TEMPO.CO, Yogyakarta - The National Union of Journalists of the Philippines mengutuk pembubaran pemutaran film Pulau Buru Tanah Air Beta di kantor Aliansi Jurnalis Independen Yogyakarta, Selasa, 3 Mei 2016. Polisi, massa dari Forum Komunikasi Putra-Putri Purnawirawan TNI/POLRI, dan Front Anti-Komunis Indonesia sama-sama membubarkan acara itu.

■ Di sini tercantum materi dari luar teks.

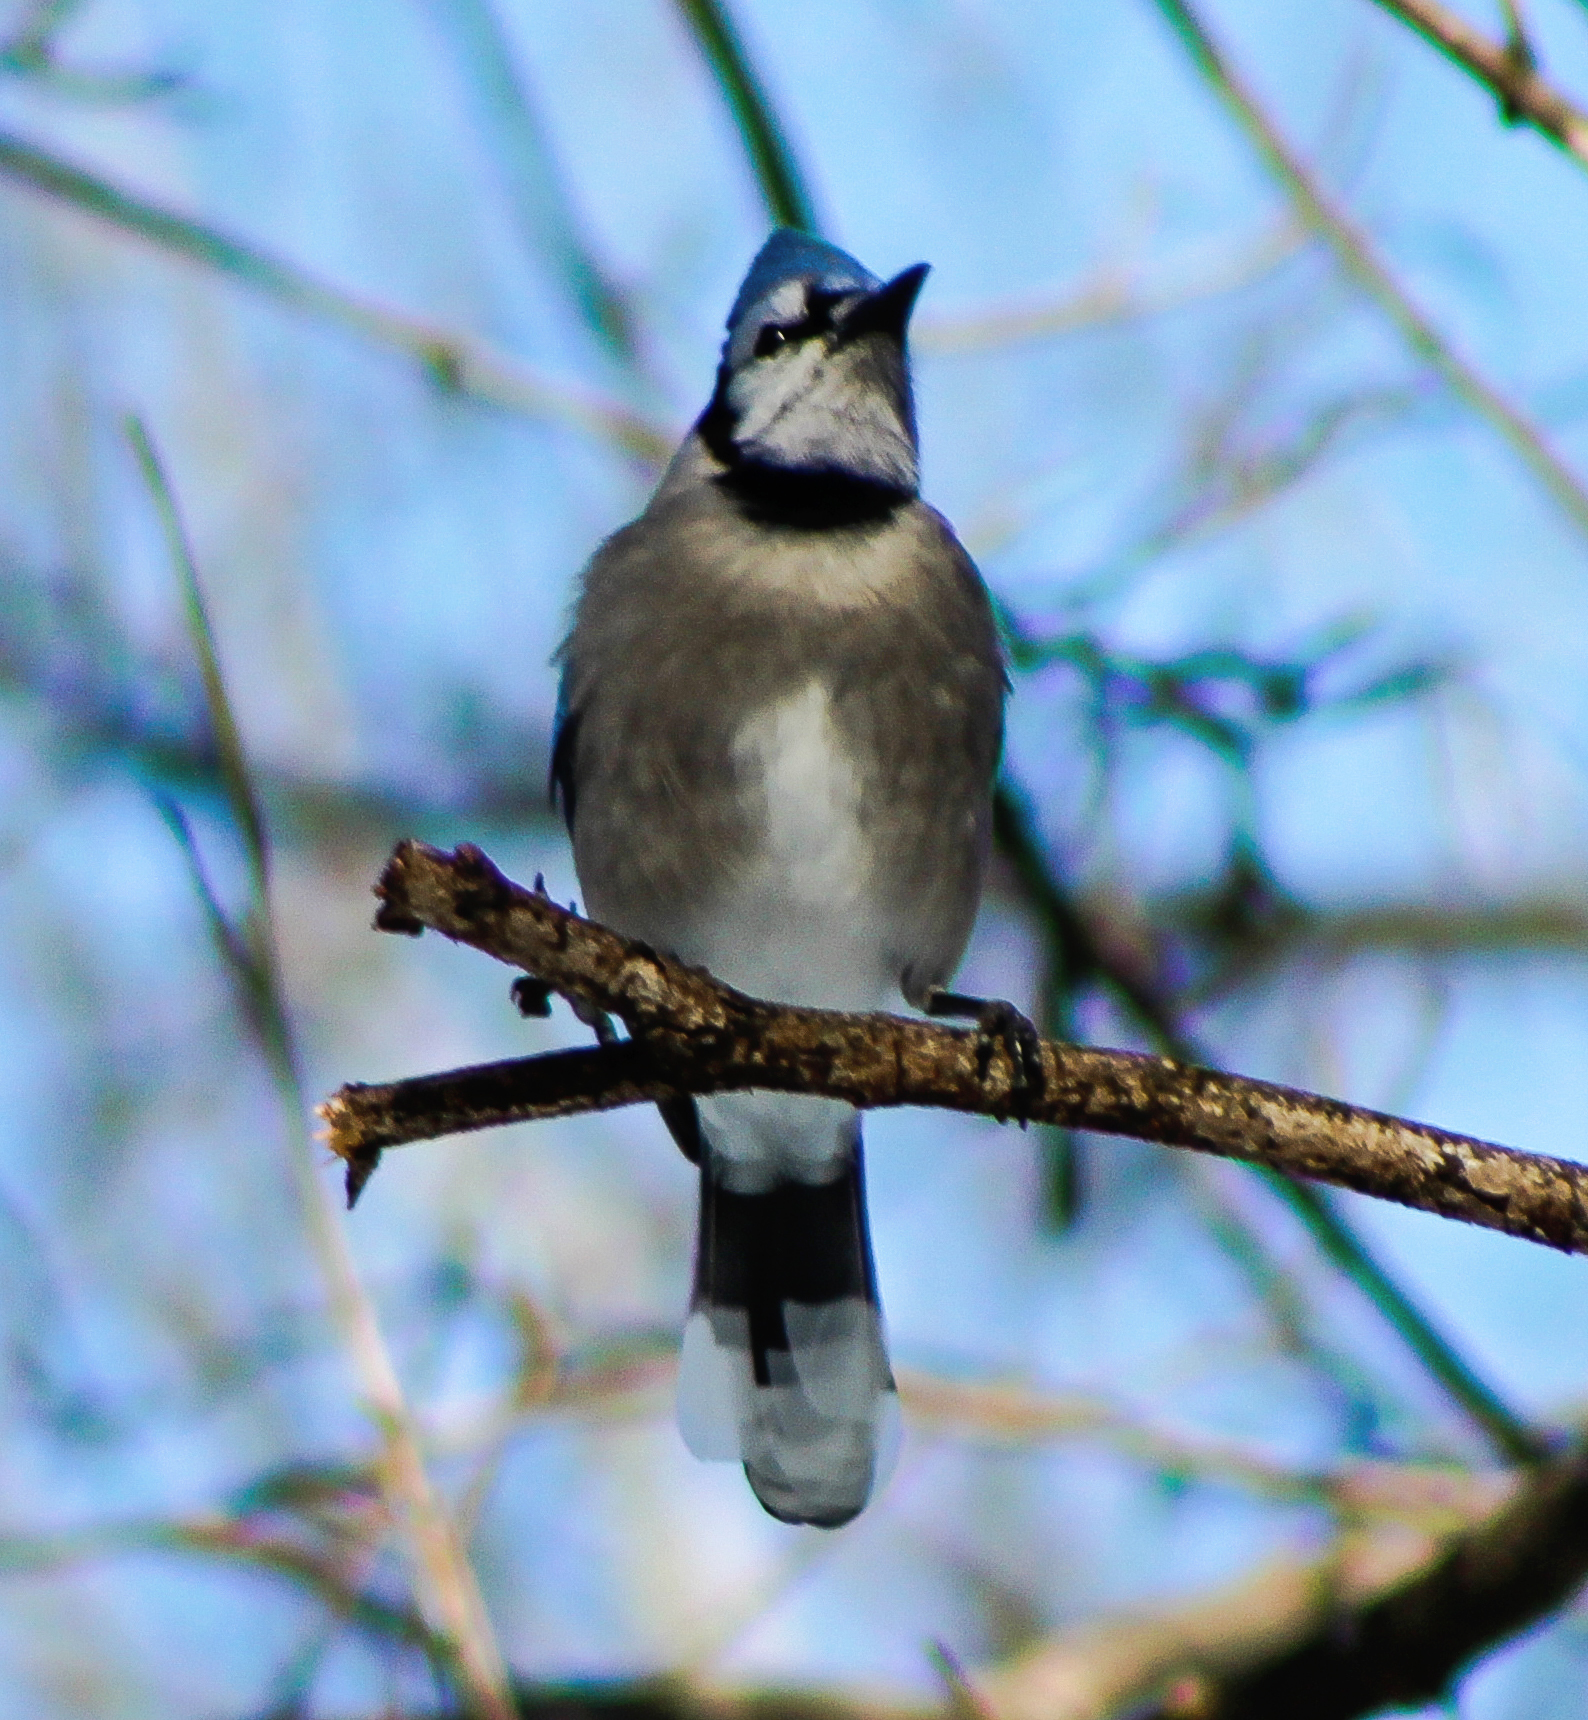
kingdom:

Ketua NUJP, Ryan Rosauro prihatin terhadap pembubaran acara AJI Yogyakarta saat memperingati Hari Kebebasan Pers yang ditetapkan oleh Perserikatan Bangsa-Bangsa. “Itu adalah hari untuk mempromosikan kebebasan berekspresi dan kebebasan pers,” kata Ryan melalui surat elektronik, Jumat, 6 Mei 2016. Dia juga mengecam tindakan yang sama oleh polisi Indonesia. “Polisi perlu diingatkan karena masyarakat Indonesia telah memulai jalan demokrasi dengan melawan pemimpin otoriter era Orde Baru, Presiden Soeharto.”
Dia menegaskan, NUJP berdiri bersama AJI menyerukan kepada pemerintah Indonesia untuk tidak menolerir penindasan kebebasan berekspresi. Selain itu, NUJP juga meminta pemerintah Indonesia menyelidiki dan memberi sanksi kepada mereka yang bertanggung jawab membubarkan acara peringatan Hari Kebebasan Pers dunia. “Kami mengajak semua kalangan berjuang bersama untuk mempertahankan dan mempromosikan kebebasan pers di negara kita dan di seluruh Asia Tenggara,” ujarnya.
Sebelum acara peringatan Hari Kebebasan Pers dimulai, rombongan dari Kepolisian Sektor Umbulharjo, Komando Distrik Militer, dan Kepolisian Resor Kota Yogyakarta telah mendatangi kantor AJI Yogyakarta untuk menanyakan perihal izin acara. Padahal AJI sudah mengirim undangan resmi untuk Kapolda DIY dan Kapolresta Kota Yogyakarta agar hadir di acara itu.
Tapi rombongan polisi dari Polsek Umbulharjo tetap meminta acara ini dibatalkan. Sebab, acara dinilai tanpa izin dan materinya bisa mengundang konflik. Bahkan Komisaris Polisi Sigit Haryadi, Kepala Bagian Operasional Polresta Yogyakarta, berbicara dengan nada menghardik. Ia menuduh AJI mengulangi kesalahan ketika memutar film Senyap tanpa pemberitahuan. "Acara ini harus bubar," tutur Sigit, emosional.
Film karya Sutradara Rahung Nasution itu rencananya diputar untuk memperingati Hari Kebebasan Pers Dunia pada 3 Mei 2016. FKPPI dan FAKI keberatan dengan pemutaran film itu karena mereka menilai ada propaganda komunisme. Ketika acara berlangsung, Burhanuddin, pendiri FAKI mendatangi acara dengan emosional. Massa yang berjumlah 30 orang dari FAKI juga berteriak dengan kata-kata kasar.